Mongabay.co.id

Solidaritas Perempuan dan WALHI NTT Minta Hentikan Tindakan Represif Kepada Perempuan Adat Pubabu

 

Pada tahun 1982, hutan Pubabu berganti nama menjadi Besipae melalui pelaksanaan proyek percontohan intensifikasi peternakan kerja sama pemerintah provinsi Nusa Tenggara Timur (NTT) dengan Negara Australia. Besipae adalah gabungan dari nama 2 orang usif yakni Besi dan Pa’e.

“Kesepakatan ini dituangkan dalam surat pernyataan kesepakataan yang ditandatangani oleh tua-tua adat di Desa Mio pada tanggal 13 April 1982,” kata Yuvensius S. Nonga, WALHI NTT kepada Mongabay Indonesia, Sabtu (15/8/2020).

Yuven sapaannya mengatakan, kesepakatan ini bertujuan untuk pelaksanaan proyek intensifikasi peternakan dan melibatkan desa Oe Ekam, Mio, Polo dan Linamnutu, yang memakai lahan dan hutan masyarakat dengan luas wilayah sekitar 6.000 hektare.

Proyek intensifikasi peternakan ini sebutnya, dilaksanakan dalam rentang tahun 1982-1987 kerjasama antara Pemprov NTT dengan Pemerintahan Australia dengan program percontohan pembibitan ternak sapi.

“Proyek ini berlangsung dalam kurun waktu lima tahun. Proyek intensifikasi peternakan tersebut tidak berjalan dengan baik, kemudian program tersebut dialihkan pada Dinas Kehutanan,” jelasnya.

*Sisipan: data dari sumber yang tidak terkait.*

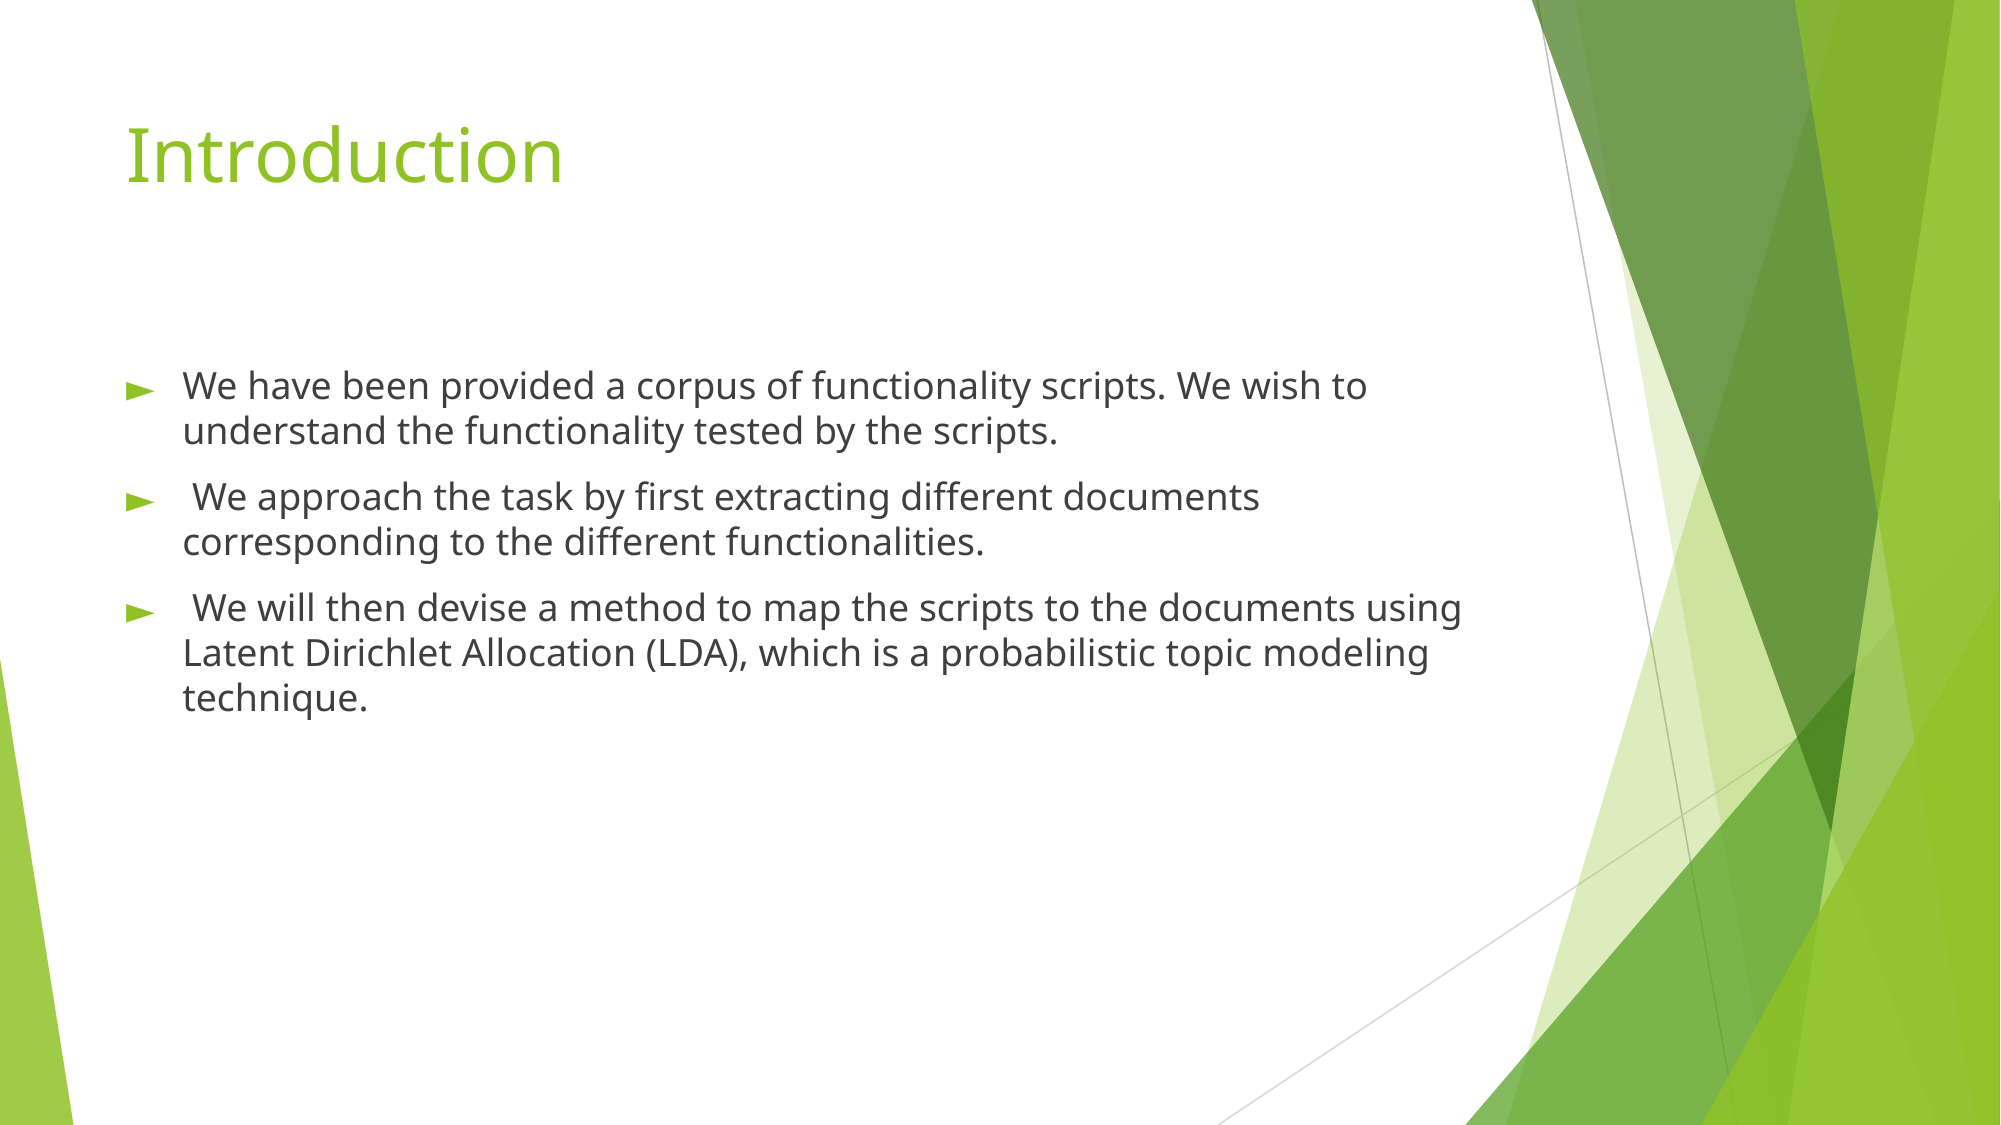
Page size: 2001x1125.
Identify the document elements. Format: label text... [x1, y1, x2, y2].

title Introduction [111, 99, 1522, 317]
list We have been provided a corpus of functionality scripts. We wish to understand the functionality tested by the scripts. We approach the task by first extracting different documents corresponding to the different functionalities. We will then devise a method to map the scripts to the documents using Latent Dirichlet Allocation (LDA), which is a probabilistic topic modeling technique. [111, 354, 1522, 992]
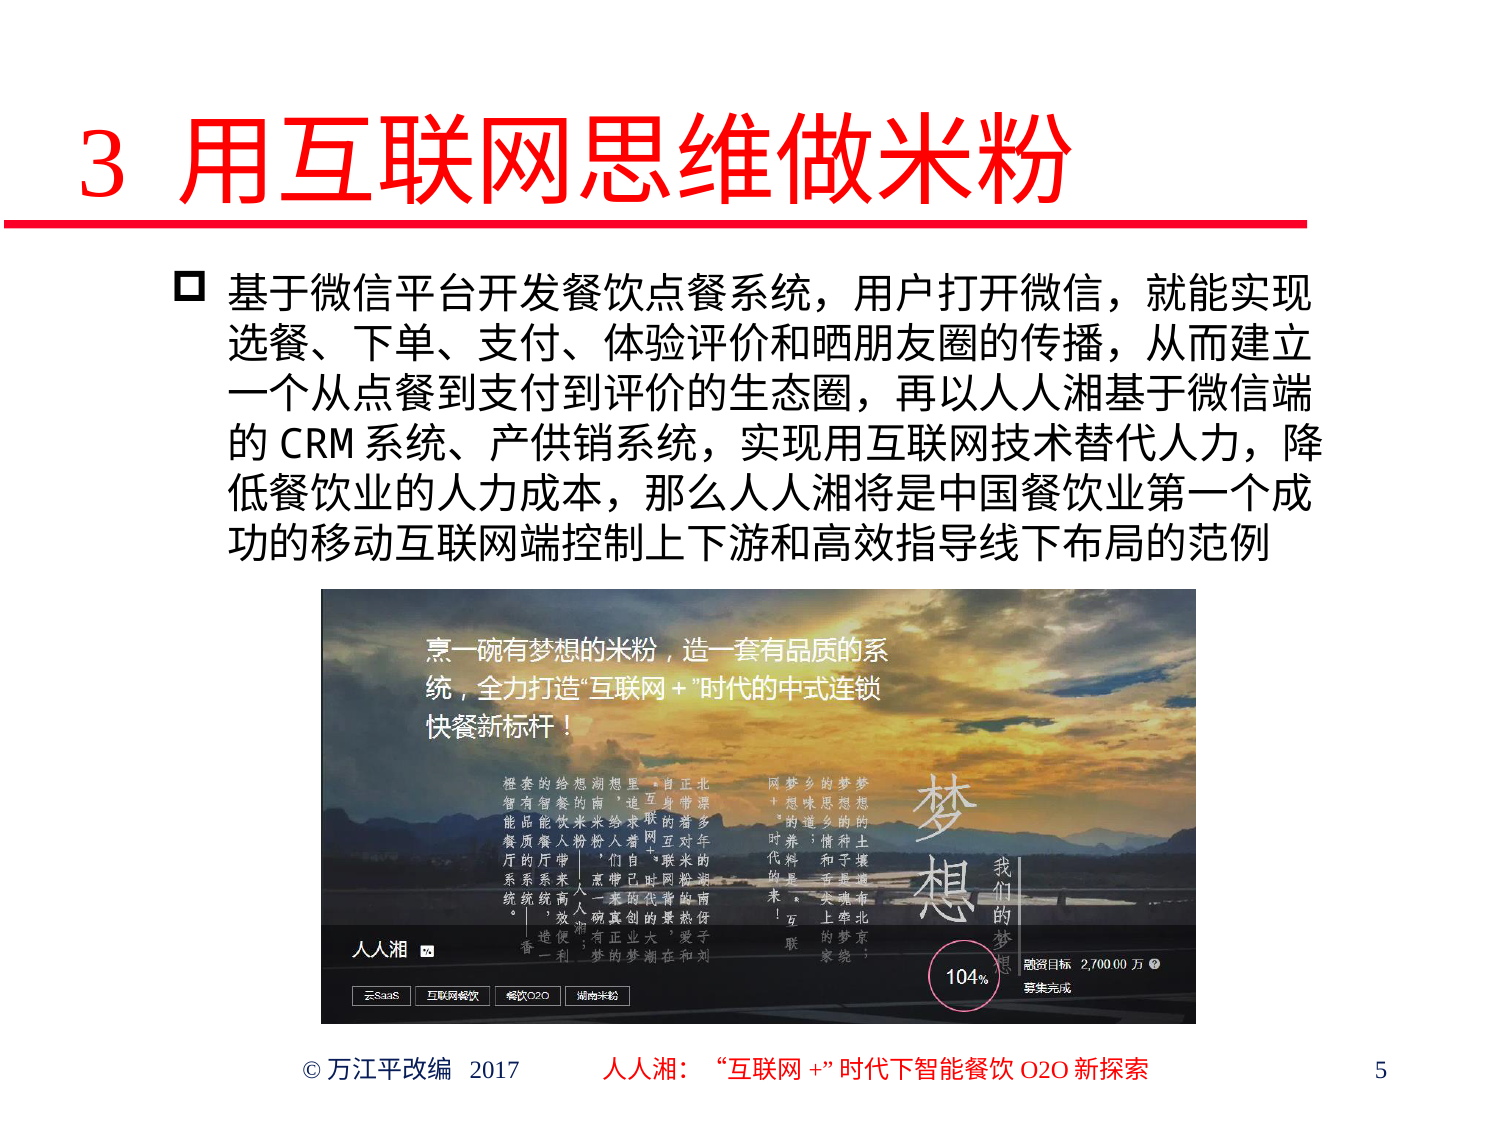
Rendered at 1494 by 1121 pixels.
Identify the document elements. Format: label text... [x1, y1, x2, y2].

Kemudian pada tahun 1987, jelas Yuven, Dinas Kehutanan melaksanakan Program Gerakan Nasional Rehabilitasi Hutan (GERHAN)  yang melibatkan 4 desa yaitu Desa Polo,Mio,Oe Ekan dan Desa Eno Neten Kecamatan Amanuban Selatan dengan luas arela mencapai sekitar 6.000 Ha.

Melalui program ini terangnya, kawasan tersebut dijadikan sebagai kawasan budi daya untuk tanaman komoditas seperti jati dan mahoni dengan skema HGU dari tahun 1988 hingga 2008.

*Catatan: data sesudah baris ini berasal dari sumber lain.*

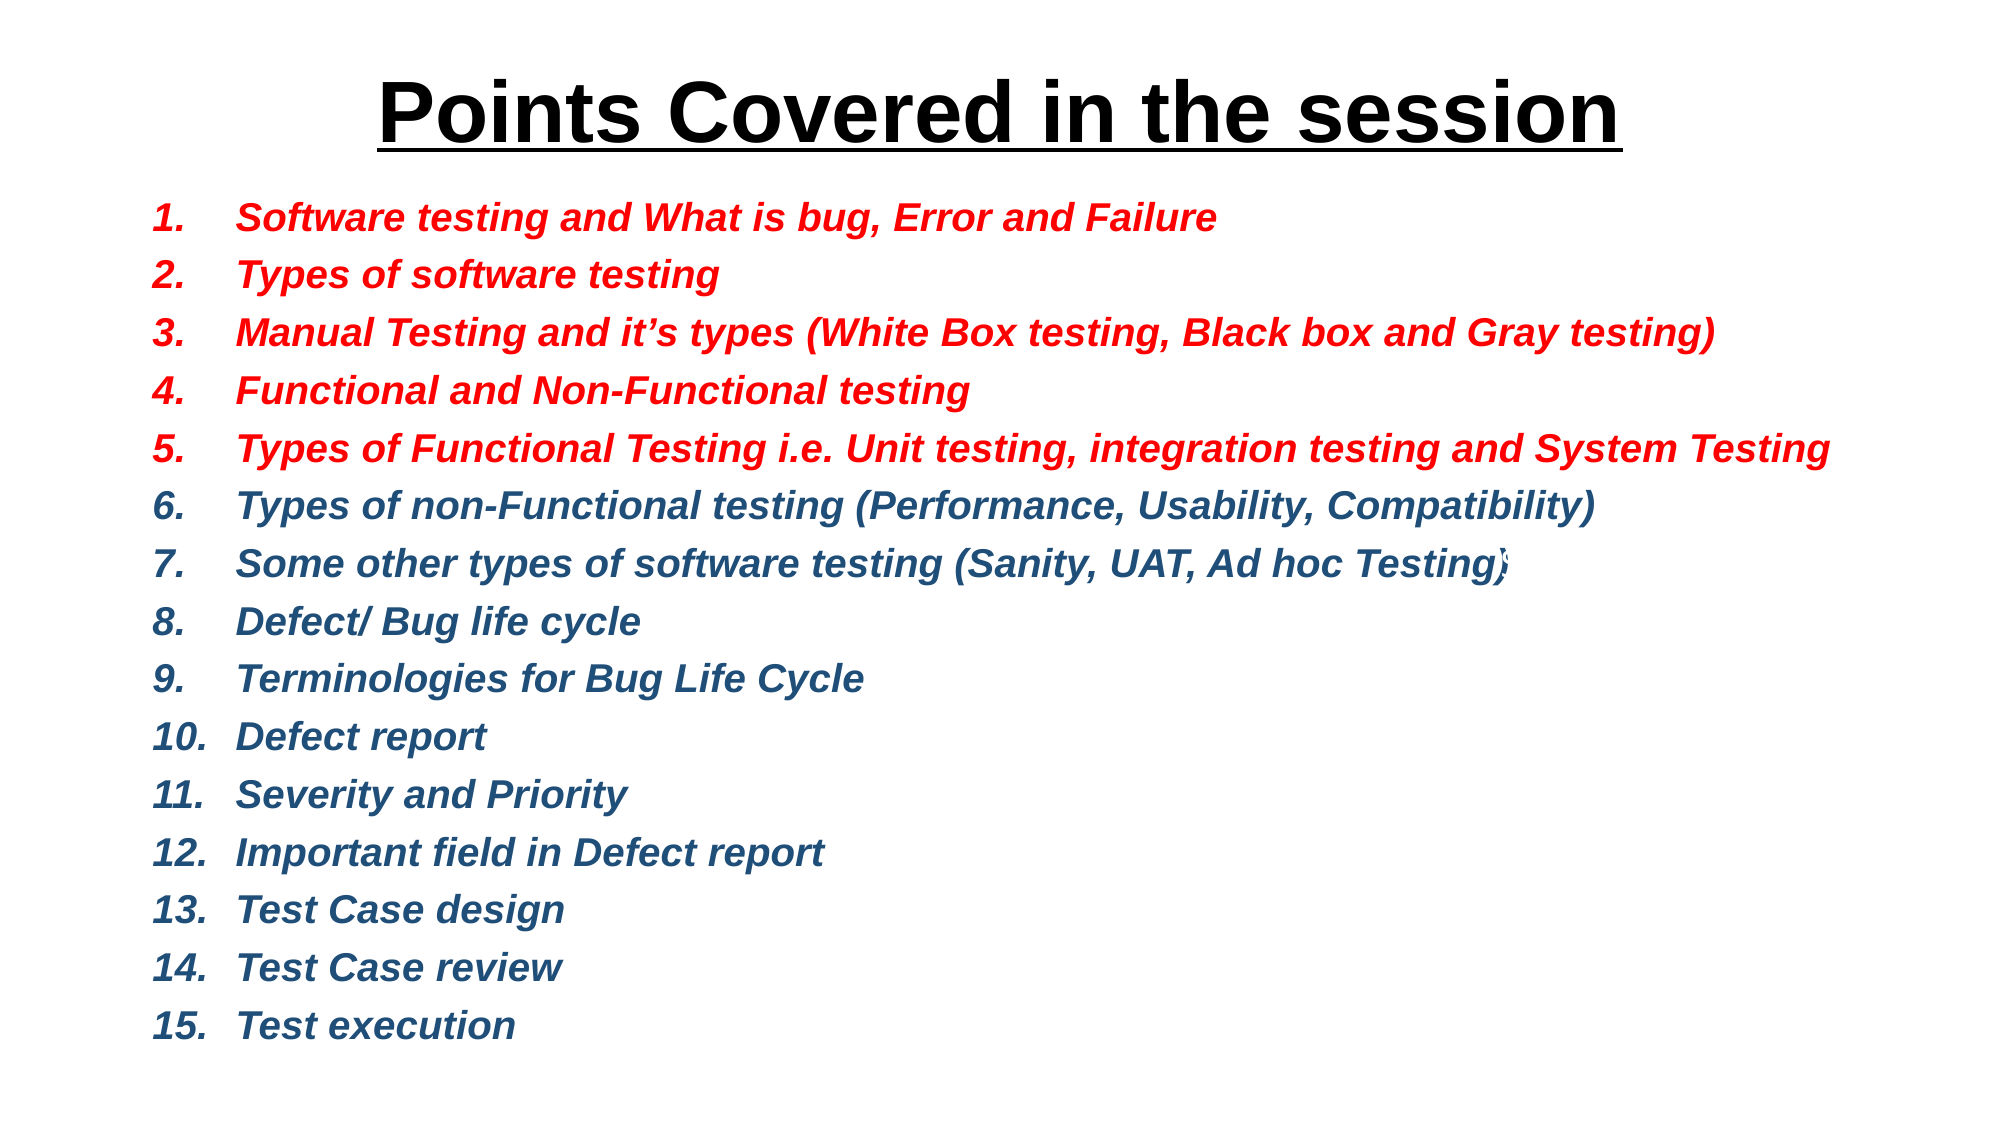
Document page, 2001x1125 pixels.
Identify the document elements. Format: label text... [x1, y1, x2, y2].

“Namun program ini dilaksanakan tanpa ada persetujuan dari masyarakat. Dari sinilah konflik bermula,” tegasnya.

baca : Masyarakat Adat Pubabu Tolak Klaim Lahan Pemprov NTT. Kenapa?

 

Warga Besipae Desa Linamnutu, Kecamatan Amanuban Selatan, Kabupaten Timor Tengah Selatan (TTS), NTT duduk di bekas lahan rumah mereka yang telah digusur pemerintah. Foto : WALHI NTT

 

Tindakan Represif

Solidaritas Perempuan dan WALHI NTT menyebutkan,masyarakat adat Pubabu, terlebih perempuan dan anak terus menerus menjadi korban dari tindakan represif.

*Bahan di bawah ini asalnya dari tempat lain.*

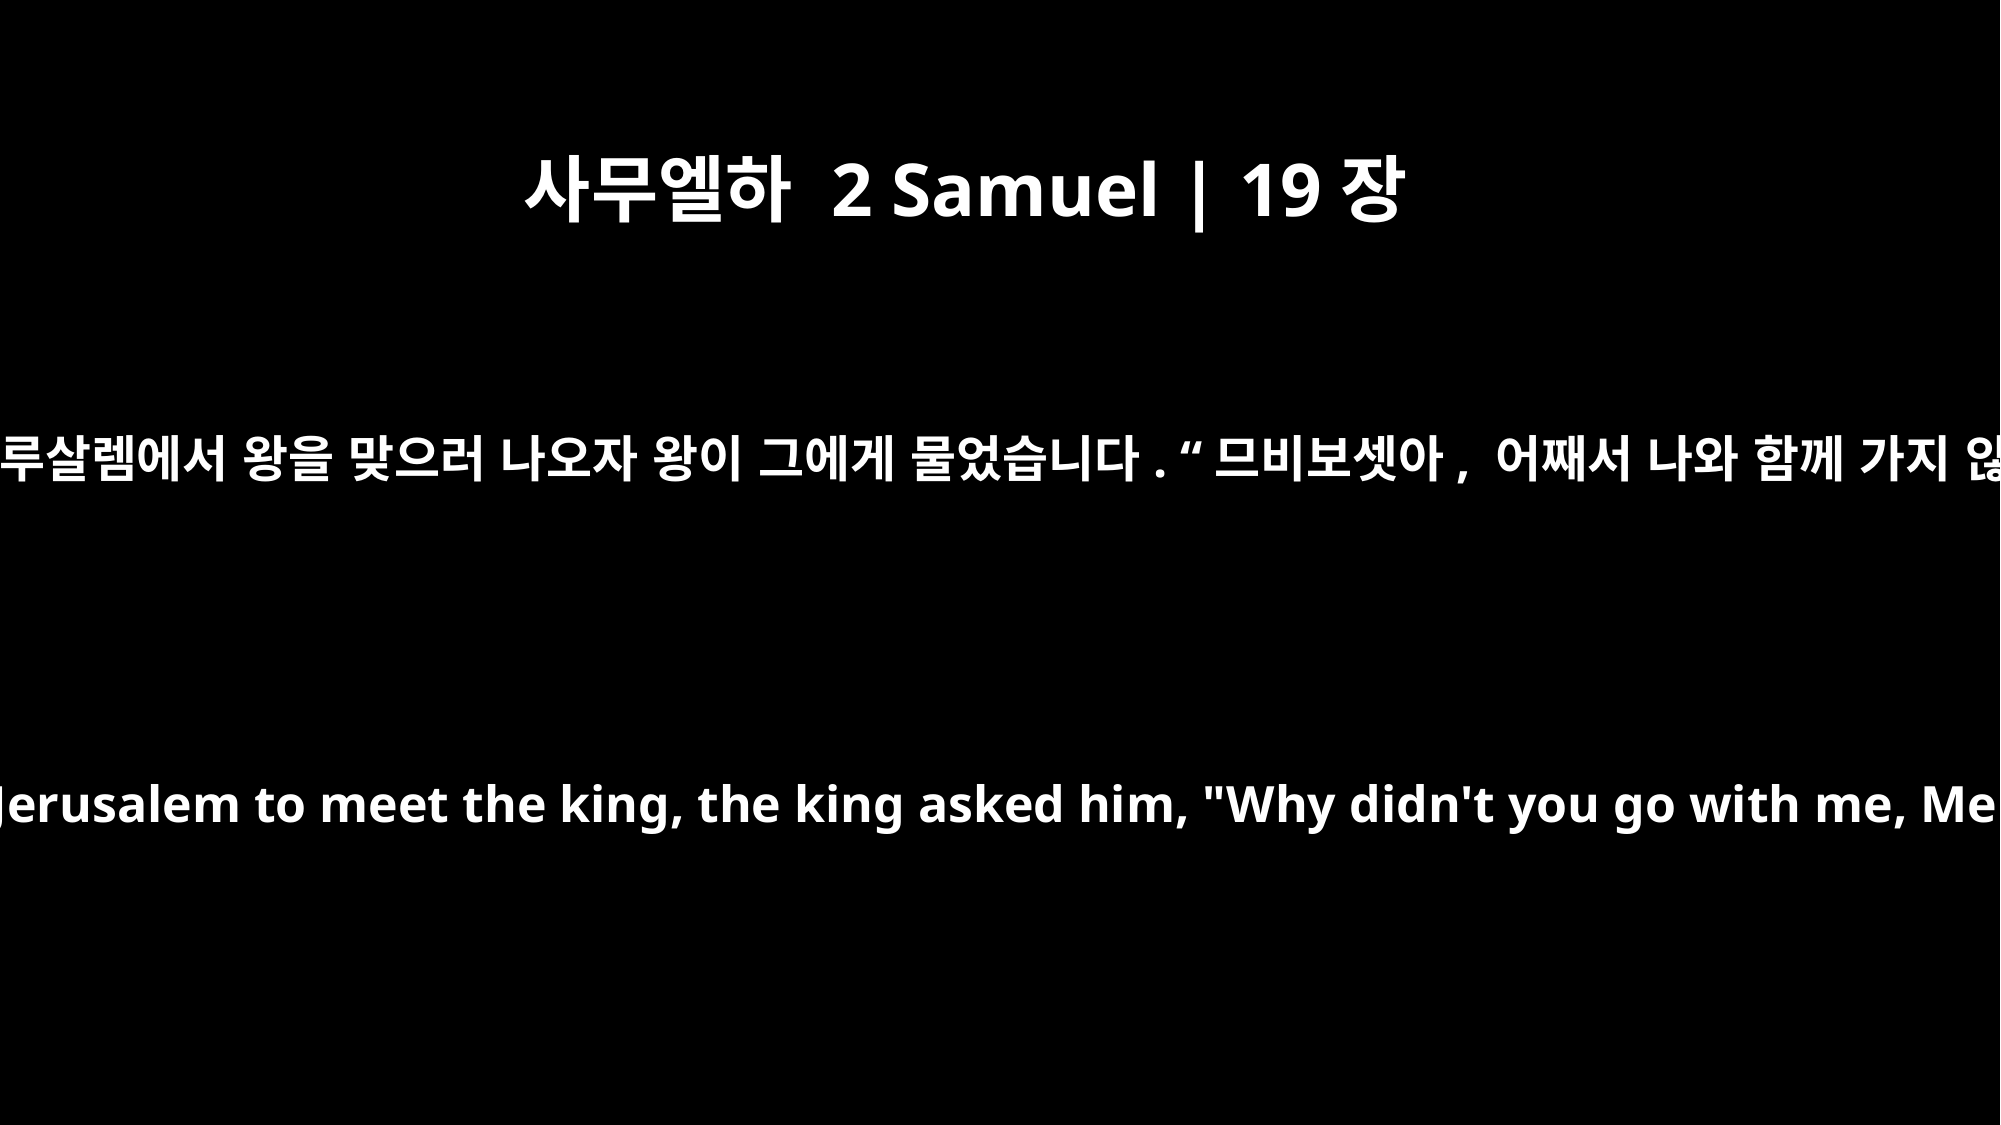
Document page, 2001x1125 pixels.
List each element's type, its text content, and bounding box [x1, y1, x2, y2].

text_box When he came from Jerusalem to meet the king, the king asked him, "Why didn't you go with me, Mephibosheth?" [0, 764, 2000, 840]
text_box 25 므비보셋이 예루살렘에서 왕을 맞으러 나오자 왕이 그에게 물었습니다. “므비보셋아, 어째서 나와 함께 가지 않았느냐?” [0, 359, 2000, 495]
text_box 사무엘하 2 Samuel | 19장 [509, 136, 1423, 239]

“Tindakan ini dilakukan oleh negara lewat aparat yang mengusir dan menggusur mereka dari tanah leluhurnya,” sebut Ketua Solidaritas Perempuan, Dinda Nur Annisa Yura dalam rilis yang diterima Mongabay Indonesia, Sabtu (15/8/2020),

Aparat gabungan Satpol PP, TNI, Polri, Brimob bersama Anggota DPRD Propinsi NTT, Dinas Kehutanan Propinsi, BPN Propinsi, Dinas Pertanian sejak 4 Agustus 2020 ke lokasi Hutan Adat Pubabu untuk membongkar paksa rumah masyarakat adat menggunakan ekskavator.

Banyak perempuan adat dan anak kata Dinda menjadi korban kekerasan aparat
dalam penggusuran dalam peristiwa tersebut. Mereka dicekik dan ditarik oleh aparat agar ke luar dari lokasi penggusuran, bahkan kata dia, ada yang mengalami pingsan.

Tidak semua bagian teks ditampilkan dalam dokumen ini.